[Collected data]
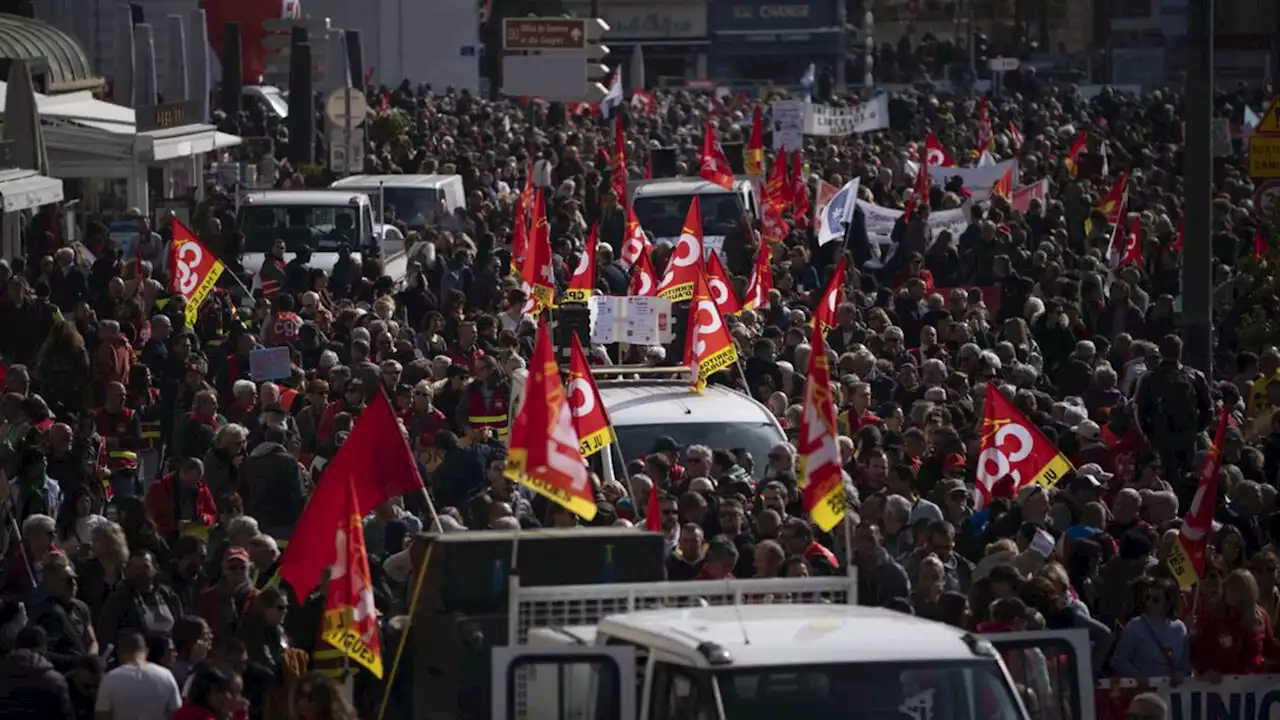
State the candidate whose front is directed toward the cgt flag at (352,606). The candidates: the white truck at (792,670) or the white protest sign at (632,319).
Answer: the white protest sign

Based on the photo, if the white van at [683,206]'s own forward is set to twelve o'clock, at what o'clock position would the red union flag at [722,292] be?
The red union flag is roughly at 12 o'clock from the white van.

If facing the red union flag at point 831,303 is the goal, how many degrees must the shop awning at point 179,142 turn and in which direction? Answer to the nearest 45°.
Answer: approximately 45° to its right

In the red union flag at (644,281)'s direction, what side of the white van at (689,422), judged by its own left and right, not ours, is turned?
back

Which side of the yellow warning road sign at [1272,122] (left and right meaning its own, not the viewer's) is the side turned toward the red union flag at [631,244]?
right

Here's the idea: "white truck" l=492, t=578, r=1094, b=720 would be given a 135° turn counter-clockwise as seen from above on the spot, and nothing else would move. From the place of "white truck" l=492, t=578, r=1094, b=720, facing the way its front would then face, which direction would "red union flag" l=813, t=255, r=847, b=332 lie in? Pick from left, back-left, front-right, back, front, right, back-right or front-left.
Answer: front

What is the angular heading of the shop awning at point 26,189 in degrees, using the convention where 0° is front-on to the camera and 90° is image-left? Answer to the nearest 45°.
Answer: approximately 315°

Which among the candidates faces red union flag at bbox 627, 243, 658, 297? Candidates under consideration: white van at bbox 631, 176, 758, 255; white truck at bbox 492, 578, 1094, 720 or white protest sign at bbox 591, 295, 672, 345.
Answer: white van at bbox 631, 176, 758, 255

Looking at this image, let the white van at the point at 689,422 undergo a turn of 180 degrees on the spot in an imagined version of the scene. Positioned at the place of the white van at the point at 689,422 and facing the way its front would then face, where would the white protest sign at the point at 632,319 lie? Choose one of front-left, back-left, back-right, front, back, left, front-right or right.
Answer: front

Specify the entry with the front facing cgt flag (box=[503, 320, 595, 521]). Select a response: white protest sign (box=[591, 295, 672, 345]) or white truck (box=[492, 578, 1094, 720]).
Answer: the white protest sign

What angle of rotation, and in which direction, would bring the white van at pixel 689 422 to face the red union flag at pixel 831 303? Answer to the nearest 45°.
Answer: approximately 180°

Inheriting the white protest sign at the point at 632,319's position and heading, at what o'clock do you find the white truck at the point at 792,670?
The white truck is roughly at 12 o'clock from the white protest sign.

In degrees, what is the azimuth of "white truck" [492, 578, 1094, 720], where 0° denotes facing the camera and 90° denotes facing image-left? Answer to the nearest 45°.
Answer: approximately 315°
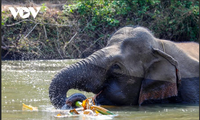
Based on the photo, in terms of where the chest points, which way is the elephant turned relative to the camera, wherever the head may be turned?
to the viewer's left
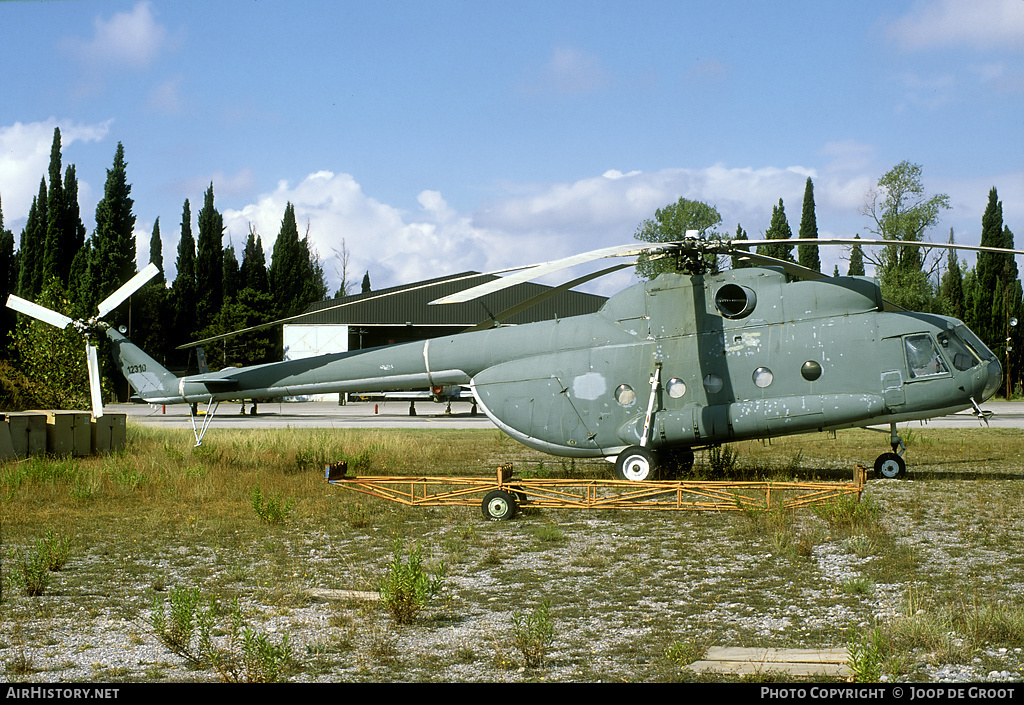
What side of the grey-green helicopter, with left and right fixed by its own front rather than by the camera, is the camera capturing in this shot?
right

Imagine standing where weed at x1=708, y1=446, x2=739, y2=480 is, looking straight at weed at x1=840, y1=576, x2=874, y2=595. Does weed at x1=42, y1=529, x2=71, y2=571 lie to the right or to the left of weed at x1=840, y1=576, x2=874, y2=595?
right

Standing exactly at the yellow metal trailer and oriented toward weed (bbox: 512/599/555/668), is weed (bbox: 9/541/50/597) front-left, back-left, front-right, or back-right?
front-right

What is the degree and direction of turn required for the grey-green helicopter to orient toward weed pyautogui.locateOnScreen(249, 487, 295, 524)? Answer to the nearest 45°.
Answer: approximately 90° to its right

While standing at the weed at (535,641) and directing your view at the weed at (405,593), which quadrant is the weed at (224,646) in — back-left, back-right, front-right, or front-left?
front-left

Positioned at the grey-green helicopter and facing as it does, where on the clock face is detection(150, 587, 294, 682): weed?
The weed is roughly at 4 o'clock from the grey-green helicopter.

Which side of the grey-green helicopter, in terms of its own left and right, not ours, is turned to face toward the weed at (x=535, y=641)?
right

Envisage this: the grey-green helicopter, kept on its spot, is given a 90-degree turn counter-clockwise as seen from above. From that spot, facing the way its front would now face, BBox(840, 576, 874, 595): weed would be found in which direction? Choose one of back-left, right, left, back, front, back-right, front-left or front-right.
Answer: back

WHAT IS EXPECTED> Edit the listing above by replacing every occurrence of "shop awning" with "storefront awning", and leave everything else unchanged. Omit the pictures from your answer.

WRITTEN SOLUTION>
State the candidate whose front is directed toward the cgt flag at (352,606). The candidates: the white truck at (792,670) or the white protest sign at (632,319).
Answer: the white protest sign

Based on the photo, if the white van at [683,206]'s own forward is set to twelve o'clock, at what o'clock position would the red union flag at [722,292] be?
The red union flag is roughly at 12 o'clock from the white van.

If facing the red union flag at point 831,303 is the goal, how many degrees must the storefront awning at point 179,142 turn and in which direction? Answer to the nearest 45°.
Answer: approximately 45° to its right

In the red union flag at (644,281)'s direction, what side of the white van at (689,422), judged by its own left and right, not ours, is turned?
back

Which side of the yellow warning road sign at [1272,122] (left and right meaning its own, not the viewer's) is the side turned toward the red union flag at [631,244]?
right

Here's the idea: "white truck" l=492, t=578, r=1094, b=720 would be given a 135° turn counter-clockwise as seen from above on the spot, and nothing else would move. From the place of "white truck" l=492, t=578, r=1094, b=720, facing the way its front would then face, which direction would "red union flag" l=813, t=255, r=847, b=332 lie in? Pick from left, back-left, front-right, back, front, right, back-right or front-left.
Answer: front

What is the angular heading of the storefront awning at point 26,189 in degrees, using the convention where 0° is front-on to the camera and 90° is image-left? Answer to the nearest 45°.
Answer: approximately 315°

Which among the candidates faces red union flag at bbox 627, 243, 658, 297? Candidates under consideration: white van at bbox 631, 176, 758, 255; white truck at bbox 492, 578, 1094, 720 or white protest sign at bbox 591, 295, 672, 345.
Answer: white van at bbox 631, 176, 758, 255

Looking at this image, let the white van at the point at 689,422 undergo a turn of 180 degrees on the spot in an imagined version of the scene. Positioned at the place of the white van at the point at 689,422 and facing the way its front would then face, where would the white protest sign at the point at 632,319 lie? Choose one of front-left, back-left, back-right, front, back, left, front-right or right.
Answer: front

Specify the entry with the front facing cgt flag (box=[503, 320, 595, 521]). Select a response: white protest sign (box=[591, 295, 672, 345]) or white truck (box=[492, 578, 1094, 720]).
Answer: the white protest sign

What angle of rotation, and in which direction, would bring the white van at pixel 689 422 to face the red union flag at pixel 831 303? Answer to the nearest 45°.
Answer: approximately 180°

Inheriting the white protest sign at the point at 632,319's position and heading, at what o'clock do you find the white truck at the point at 792,670?
The white truck is roughly at 12 o'clock from the white protest sign.

In degrees, what is the azimuth of "white truck" [492, 578, 1094, 720], where 0° denotes facing the camera and 90° denotes facing image-left? Answer to the nearest 45°.
Answer: approximately 315°
Based on the photo, in terms of where the chest points, which way is the elephant turned relative to the camera, wherever the head may be turned?
to the viewer's left
What side of the grey-green helicopter, with left and right fixed by its own front rather than by the camera, is the camera capturing in this shot?
right

Imagine standing where weed at x1=708, y1=446, x2=739, y2=480 is, looking straight at weed at x1=840, y1=576, x2=874, y2=595. Does weed at x1=42, y1=529, x2=71, y2=571 lie to the right or to the left of weed at x1=840, y1=576, x2=874, y2=595?
right

Standing exactly at the yellow metal trailer and oriented toward weed (bbox: 512/599/555/668), is weed (bbox: 9/541/50/597) front-left, back-left, front-right, or back-right?
front-right

What is the degree and direction of turn required for the grey-green helicopter to orient toward weed pyautogui.locateOnScreen(249, 487, 295, 524)? Answer to the nearest 45°.
Answer: approximately 90° to its right

While standing at the weed at (535,641) and directing your view at the weed at (405,593), which quadrant is the weed at (224,646) in — back-left, back-right, front-right, or front-left?
front-left

Positioned at the grey-green helicopter and facing as it does, where on the clock face is detection(150, 587, 294, 682): weed?
The weed is roughly at 4 o'clock from the grey-green helicopter.

Which side of the grey-green helicopter, in terms of its own left and right, not ours, is turned to face toward the weed at (x=535, y=641)?
right

Envisage this: the grey-green helicopter, kept on its spot, is given a 90-degree turn counter-clockwise as seen from above. From that spot, facing the way its front would now face, BBox(840, 576, 874, 595): weed would be found in which direction? Choose one of back-left, right, left, back, front, back-right, front-left or front-right.
Answer: back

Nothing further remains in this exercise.